Küfredip eliyle örümcek ağını dağıttı. "Burada bizi huzursuz eden bir şeylerin olduğu kesin," diyerek Ege yine söz hakkını kendine çevirdi. "...Ama bunlardan kaçmanın çözüm olmadığını biliyoruz."


"Ev ayaklanıp arkanızdan gelecek değil çocuklar," diyerek omuzlarını silkti. "Anladığım üzere korktuğunuz çok fazla etken var ama ev bunlardan birisi olamaz."


Ne yaşadığımızı bilmiyordu ama kız kardeşine olanlardan sonra tahminlerinin gerçeğe ne kadar yakın olduğunu o da biliyordu. Başımı iki yana salladım ve gözlerimi dağılmış odada defalarca gezdirdim. "Endişelendiğim şey ev değil," diye açık ettim.


Beni rahatsız eden ne bu kararmış dört duvardı, ne içindeki eski püskü eşyalardı. İçindekiler değil, içindekilerin dışa vurmuş hali beni korkutuyordu. Bir avuç tozun beni korkutmadığını, asıl korkutan şeyin evin şahit olduğu olaylar ve sonucunda doğanlar olduğunu duyduğum fısıltılar bir bir yüzüme çarpıyordu.


Neden kavga ediyorlardı bilmiyorum ama belki de adımı bilmelerinin sebebi, çocukluğumdaki o lanetlendiğim ana şahit etmiş olmalarıydı. Bacaklarımdaki görünmez eller yeniden harekete geçti. Korkup Ege'ye doğru yaklaştım. Bedenlerimiz çarpında hemen bana döndü ve iyi olup olmadığımı kontrol etti. Fiziksel olarak görebileceği hiçbir hasarım yoktu ama onun endişelendiği de bedenim değildi.

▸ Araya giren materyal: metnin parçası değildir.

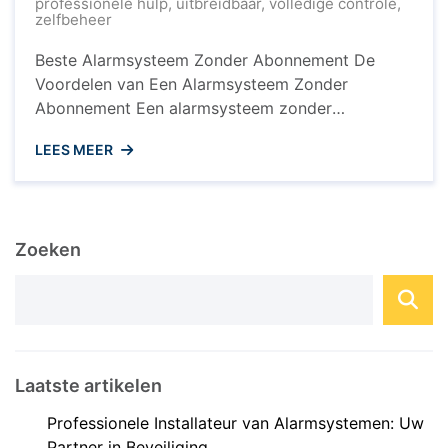
professionele hulp
,
uitbreidbaar
,
volledige controle
,
zelfbeheer
Beste Alarmsysteem Zonder Abonnement De
Voordelen van Een Alarmsysteem Zonder
Abonnement Een alarmsysteem zonder
abonnement wordt steeds populairder onder
LEES MEER
huiseigenaren die op zoek zijn naar een
betaalbare en effectieve manier om hun huis te
beveiligen. In tegenstelling tot traditionele
beveiligingssystemen die vaak gepaard gaan met
Zoeken
langdurige contracten en maandelijkse kosten,
biedt een alarmsysteem zonder abonnement ...
Laatste artikelen
Professionele Installateur van Alarmsystemen: Uw
Partner in Beveiliging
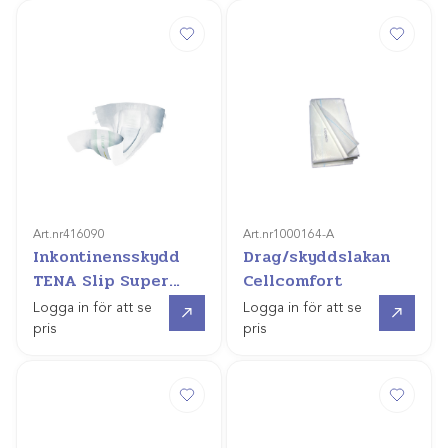
Art.nr
416090
Art.nr
1000164-A
Inkontinensskydd
Drag/skyddslakan
TENA Slip Super
Cellcomfort
28st
Gå till
Gå till
Logga in för att se
Logga in för att se
pris
pris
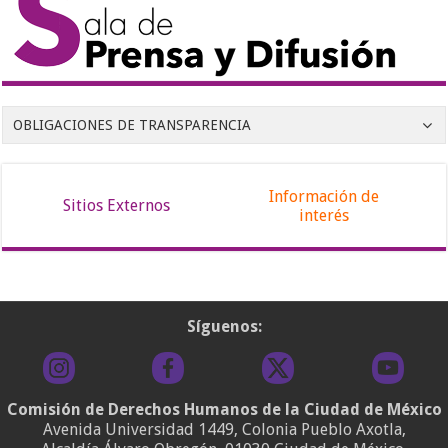
OBLIGACIONES DE TRANSPARENCIA
Información de
Sitios Externos
interés
Síguenos:
Comisión de Derechos Humanos de la Ciudad de México
Avenida Universidad 1449, Colonia Pueblo Axotla,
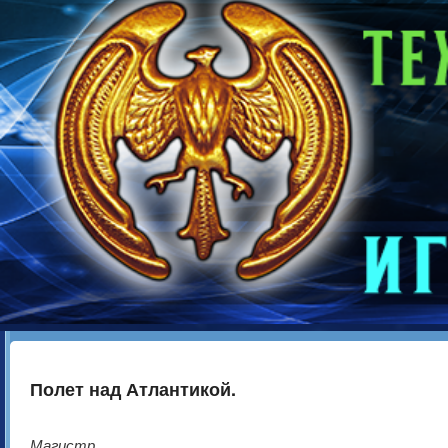
Полет над Атлантикой.
Магистр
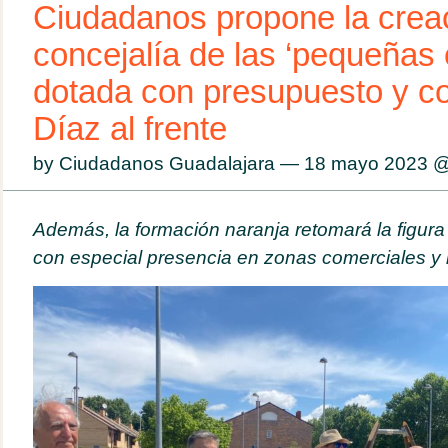
Ciudadanos propone la crea
concejalía de las ‘pequeñas 
dotada con presupuesto y c
Díaz al frente
by Ciudadanos Guadalajara — 18 mayo 2023 
Además, la formación naranja retomará la figura 
con especial presencia en zonas comerciales y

Lanetli olan şey benim kafatasımın içindeki o irinli kıvrımlardı. Beynim bir cehennem köpeği tarafından tamamen yutulmadan önce savaşmanın bir yolunu bulmam gerekiyordu.

Bacaklarımı silkelesem de baskılar benimle birlikte hareket etti. "Yıllar önce gerçekleşmiş olan olaylara müdahale edemezsiniz."


Başımı hışımla kaldırdım ve Selman abiye baktım ama onunda bakışları şaşkınlıkla benim üzerimde geziniyor ve gözleri tuhaf, tanıdık bir hisle kısılıyordu. "Ne?" diye titrekçe sorduğumda o da aynı anda fısıldadı. "Sen mi konuştun?"


Ege'nin kaşları hızlıca çatıldı ve bir an için tereddütle etrafına baktı. "Konuşan Mercan değildi," diye mırıldandığında, az önce duyduğumuz sesin üçümüzden de gelmediğini, dördüncü bir varlığın dile geldiğini anladık.


"Bende değildim," diye belli belirsiz fısıldayan ikilinin ardından aynı ses yeniden devam etti. "Öyle değil mi Mercan?"


Kulaklarıma doluşan bu narin, kadifemsi ses bana bir zamanlar bizimle yaşayan Ayten Teyze'yi hatırlatsa da onun buradan çok uzaklarda olduğunu ve sesin, görünürde olmayan evdeki bir kimse tarafından geldiğini biliyordum.

"Burada biri var."

Ege hızlıca bileğime sarıldı ve beni Selman abinin yanına doğru çekti. İkisinin de bakışları merdivenlere doğru çevrildiğinde, onların aksine benim baktığım yer merdivenin altındaki karanlık bölge oldu. Orada bir odanın olduğu hissinin verdiği ürperti, orada bir şeyin dikiliyor olduğu hissinden daha kötüydü.